◆ **Required work**
Restating the data exactly is the whole task.

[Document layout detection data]
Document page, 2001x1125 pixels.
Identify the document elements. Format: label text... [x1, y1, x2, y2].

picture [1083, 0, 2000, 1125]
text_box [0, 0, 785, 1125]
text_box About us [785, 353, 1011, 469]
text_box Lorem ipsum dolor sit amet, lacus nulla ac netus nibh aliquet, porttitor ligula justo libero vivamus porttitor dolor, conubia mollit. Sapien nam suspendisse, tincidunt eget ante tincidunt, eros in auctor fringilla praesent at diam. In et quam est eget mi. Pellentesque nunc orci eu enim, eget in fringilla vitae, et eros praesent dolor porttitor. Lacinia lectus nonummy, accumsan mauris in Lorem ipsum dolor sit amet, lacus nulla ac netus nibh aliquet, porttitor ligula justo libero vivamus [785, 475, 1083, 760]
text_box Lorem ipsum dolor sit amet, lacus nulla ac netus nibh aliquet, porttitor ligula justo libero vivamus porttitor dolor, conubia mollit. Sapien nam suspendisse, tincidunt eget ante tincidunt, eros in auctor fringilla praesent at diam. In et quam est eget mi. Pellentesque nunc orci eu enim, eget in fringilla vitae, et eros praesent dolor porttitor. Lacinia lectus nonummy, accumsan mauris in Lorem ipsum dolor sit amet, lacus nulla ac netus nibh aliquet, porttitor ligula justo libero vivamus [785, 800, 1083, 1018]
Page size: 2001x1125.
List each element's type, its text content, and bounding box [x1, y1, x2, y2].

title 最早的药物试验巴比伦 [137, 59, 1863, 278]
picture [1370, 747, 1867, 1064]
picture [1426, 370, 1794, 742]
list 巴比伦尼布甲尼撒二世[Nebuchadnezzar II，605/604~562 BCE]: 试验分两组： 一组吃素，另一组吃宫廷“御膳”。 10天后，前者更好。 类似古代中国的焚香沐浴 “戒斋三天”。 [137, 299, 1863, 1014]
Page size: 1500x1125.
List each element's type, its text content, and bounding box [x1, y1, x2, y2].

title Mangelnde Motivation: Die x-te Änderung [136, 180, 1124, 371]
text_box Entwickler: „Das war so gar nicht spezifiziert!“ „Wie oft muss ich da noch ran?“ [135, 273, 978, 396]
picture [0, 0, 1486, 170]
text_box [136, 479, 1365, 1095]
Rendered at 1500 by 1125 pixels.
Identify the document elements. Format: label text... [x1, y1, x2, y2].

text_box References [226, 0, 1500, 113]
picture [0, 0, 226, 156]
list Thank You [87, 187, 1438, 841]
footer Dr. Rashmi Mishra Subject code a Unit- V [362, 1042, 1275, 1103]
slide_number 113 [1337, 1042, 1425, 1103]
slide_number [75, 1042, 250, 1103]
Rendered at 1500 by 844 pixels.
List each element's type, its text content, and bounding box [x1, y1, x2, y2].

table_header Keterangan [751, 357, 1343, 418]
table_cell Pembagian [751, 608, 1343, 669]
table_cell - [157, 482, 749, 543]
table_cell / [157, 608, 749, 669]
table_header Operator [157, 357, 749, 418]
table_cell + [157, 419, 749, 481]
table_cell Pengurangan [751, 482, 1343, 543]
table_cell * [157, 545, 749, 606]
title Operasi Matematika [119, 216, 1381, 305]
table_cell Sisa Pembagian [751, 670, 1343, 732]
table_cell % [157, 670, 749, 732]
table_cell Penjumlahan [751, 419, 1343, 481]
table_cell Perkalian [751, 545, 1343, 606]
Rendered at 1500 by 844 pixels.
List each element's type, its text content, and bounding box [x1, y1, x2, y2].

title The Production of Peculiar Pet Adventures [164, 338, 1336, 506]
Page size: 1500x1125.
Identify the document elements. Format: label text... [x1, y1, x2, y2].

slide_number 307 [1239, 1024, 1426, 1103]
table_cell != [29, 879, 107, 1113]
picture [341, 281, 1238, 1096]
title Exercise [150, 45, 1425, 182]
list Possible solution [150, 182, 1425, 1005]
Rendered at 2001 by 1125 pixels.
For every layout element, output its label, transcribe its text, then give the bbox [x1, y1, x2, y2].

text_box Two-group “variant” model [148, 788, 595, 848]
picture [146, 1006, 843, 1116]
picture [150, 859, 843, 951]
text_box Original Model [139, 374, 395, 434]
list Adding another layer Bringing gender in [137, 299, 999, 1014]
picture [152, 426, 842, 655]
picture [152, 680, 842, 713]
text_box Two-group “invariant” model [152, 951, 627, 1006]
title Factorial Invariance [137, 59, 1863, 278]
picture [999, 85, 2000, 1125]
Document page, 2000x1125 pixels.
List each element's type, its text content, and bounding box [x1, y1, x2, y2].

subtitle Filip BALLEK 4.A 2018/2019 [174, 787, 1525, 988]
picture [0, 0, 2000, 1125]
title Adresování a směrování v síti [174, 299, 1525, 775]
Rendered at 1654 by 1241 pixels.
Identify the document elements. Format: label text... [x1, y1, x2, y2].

◆ **Completed exercise**
Document page, 2001x1125 pixels.
Identify the document elements. Format: label text... [x1, y1, x2, y2].

picture [1083, 0, 2000, 1125]
text_box [0, 0, 785, 1125]
text_box About us [785, 353, 1011, 469]
text_box Lorem ipsum dolor sit amet, lacus nulla ac netus nibh aliquet, porttitor ligula justo libero vivamus porttitor dolor, conubia mollit. Sapien nam suspendisse, tincidunt eget ante tincidunt, eros in auctor fringilla praesent at diam. In et quam est eget mi. Pellentesque nunc orci eu enim, eget in fringilla vitae, et eros praesent dolor porttitor. Lacinia lectus nonummy, accumsan mauris in Lorem ipsum dolor sit amet, lacus nulla ac netus nibh aliquet, porttitor ligula justo libero vivamus [785, 475, 1083, 760]
text_box Lorem ipsum dolor sit amet, lacus nulla ac netus nibh aliquet, porttitor ligula justo libero vivamus porttitor dolor, conubia mollit. Sapien nam suspendisse, tincidunt eget ante tincidunt, eros in auctor fringilla praesent at diam. In et quam est eget mi. Pellentesque nunc orci eu enim, eget in fringilla vitae, et eros praesent dolor porttitor. Lacinia lectus nonummy, accumsan mauris in Lorem ipsum dolor sit amet, lacus nulla ac netus nibh aliquet, porttitor ligula justo libero vivamus [785, 800, 1083, 1018]
Page size: 2001x1125.
List each element's type, its text content, and bounding box [x1, y1, x2, y2].

title 最早的药物试验巴比伦 [137, 59, 1863, 278]
picture [1370, 747, 1867, 1064]
picture [1426, 370, 1794, 742]
list 巴比伦尼布甲尼撒二世[Nebuchadnezzar II，605/604~562 BCE]: 试验分两组： 一组吃素，另一组吃宫廷“御膳”。 10天后，前者更好。 类似古代中国的焚香沐浴 “戒斋三天”。 [137, 299, 1863, 1014]
Page size: 1500x1125.
List each element's type, its text content, and bounding box [x1, y1, x2, y2].

title Mangelnde Motivation: Die x-te Änderung [136, 180, 1124, 371]
text_box Entwickler: „Das war so gar nicht spezifiziert!“ „Wie oft muss ich da noch ran?“ [135, 273, 978, 396]
picture [0, 0, 1486, 170]
text_box [136, 479, 1365, 1095]
Rendered at 1500 by 1125 pixels.
Identify the document elements. Format: label text... [x1, y1, x2, y2].

text_box References [226, 0, 1500, 113]
picture [0, 0, 226, 156]
list Thank You [87, 187, 1438, 841]
footer Dr. Rashmi Mishra Subject code a Unit- V [362, 1042, 1275, 1103]
slide_number 113 [1337, 1042, 1425, 1103]
slide_number [75, 1042, 250, 1103]
Rendered at 1500 by 844 pixels.
List each element's type, its text content, and bounding box [x1, y1, x2, y2].

table_header Keterangan [751, 357, 1343, 418]
table_cell Pembagian [751, 608, 1343, 669]
table_cell - [157, 482, 749, 543]
table_cell / [157, 608, 749, 669]
table_header Operator [157, 357, 749, 418]
table_cell + [157, 419, 749, 481]
table_cell Pengurangan [751, 482, 1343, 543]
table_cell * [157, 545, 749, 606]
title Operasi Matematika [119, 216, 1381, 305]
table_cell Sisa Pembagian [751, 670, 1343, 732]
table_cell % [157, 670, 749, 732]
table_cell Penjumlahan [751, 419, 1343, 481]
table_cell Perkalian [751, 545, 1343, 606]
Rendered at 1500 by 844 pixels.
List each element's type, its text content, and bounding box [x1, y1, x2, y2].

title The Production of Peculiar Pet Adventures [164, 338, 1336, 506]
Page size: 1500x1125.
Identify the document elements. Format: label text... [x1, y1, x2, y2].

slide_number 307 [1239, 1024, 1426, 1103]
table_cell != [29, 879, 107, 1113]
picture [341, 281, 1238, 1096]
title Exercise [150, 45, 1425, 182]
list Possible solution [150, 182, 1425, 1005]
Rendered at 2001 by 1125 pixels.
For every layout element, output its label, transcribe its text, then give the bbox [x1, y1, x2, y2].

text_box Two-group “variant” model [148, 788, 595, 848]
picture [146, 1006, 843, 1116]
picture [150, 859, 843, 951]
text_box Original Model [139, 374, 395, 434]
list Adding another layer Bringing gender in [137, 299, 999, 1014]
picture [152, 426, 842, 655]
picture [152, 680, 842, 713]
text_box Two-group “invariant” model [152, 951, 627, 1006]
title Factorial Invariance [137, 59, 1863, 278]
picture [999, 85, 2000, 1125]
Document page, 2000x1125 pixels.
List each element's type, its text content, and bounding box [x1, y1, x2, y2].

subtitle Filip BALLEK 4.A 2018/2019 [174, 787, 1525, 988]
picture [0, 0, 2000, 1125]
title Adresování a směrování v síti [174, 299, 1525, 775]
Rendered at 1654 by 1241 pixels.
Identify the document elements. Format: label text... [x1, y1, x2, y2].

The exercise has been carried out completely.